- Your instructions:
Return every record below exactly as given, images excluded.

┌─ Available records

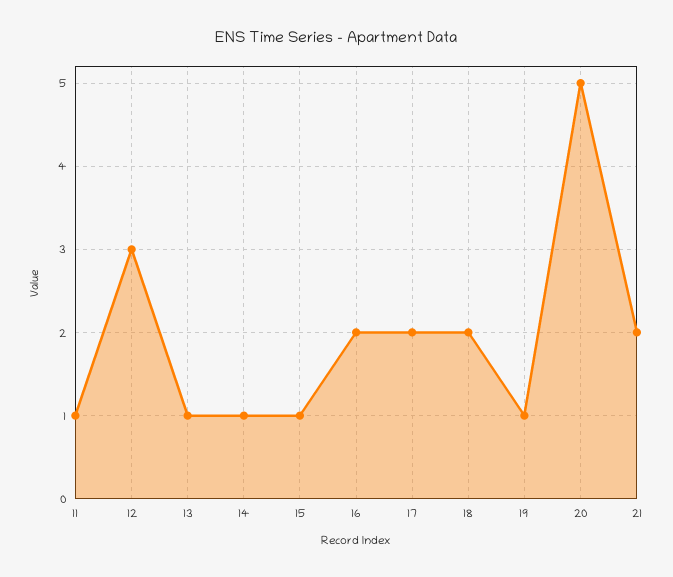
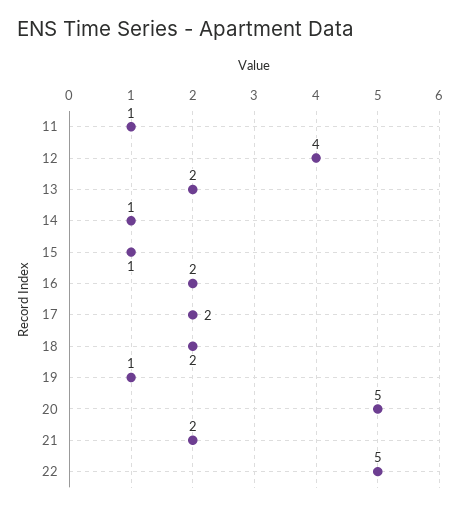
12: 3 -> 4
13: 1 -> 2
22: none -> 5

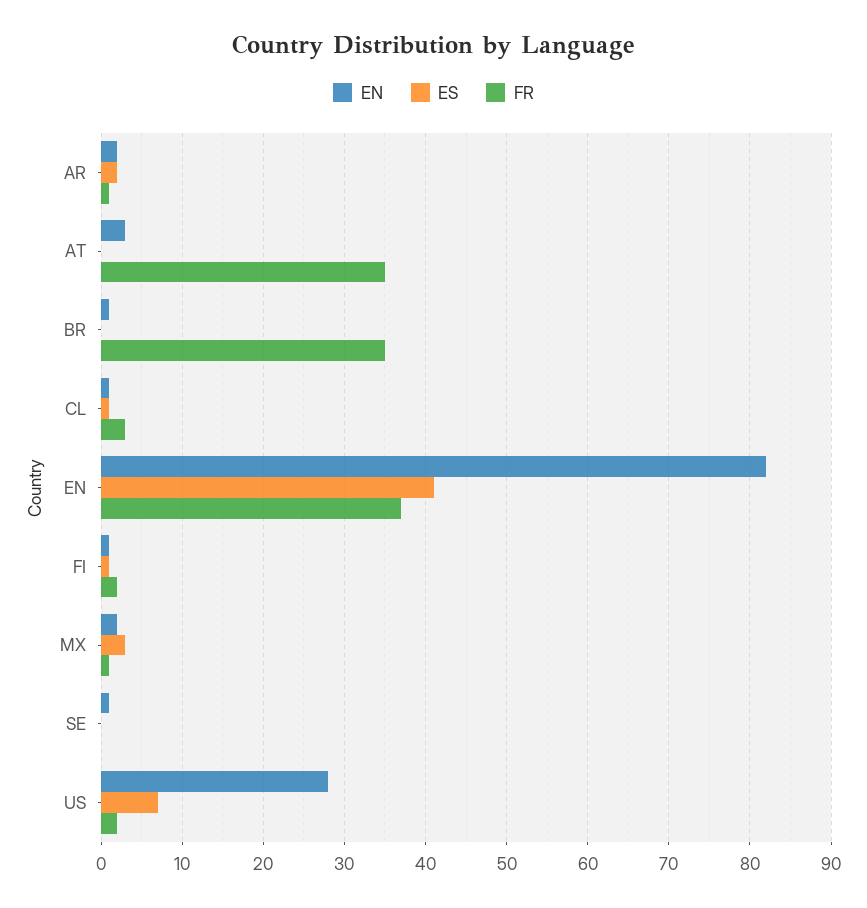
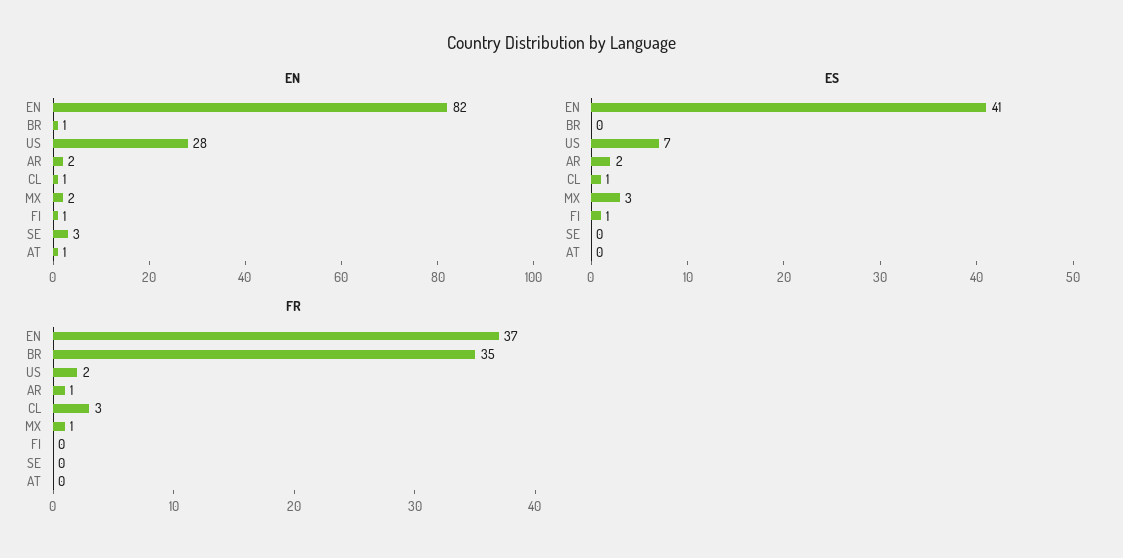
EN, AT: 3 -> 1
FR, AT: 35 -> 0
FR, FI: 2 -> 0
EN, SE: 1 -> 3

└─

- Exercise solution:
12: 3 -> 4
13: 1 -> 2
22: none -> 5

EN, AT: 3 -> 1
FR, AT: 35 -> 0
FR, FI: 2 -> 0
EN, SE: 1 -> 3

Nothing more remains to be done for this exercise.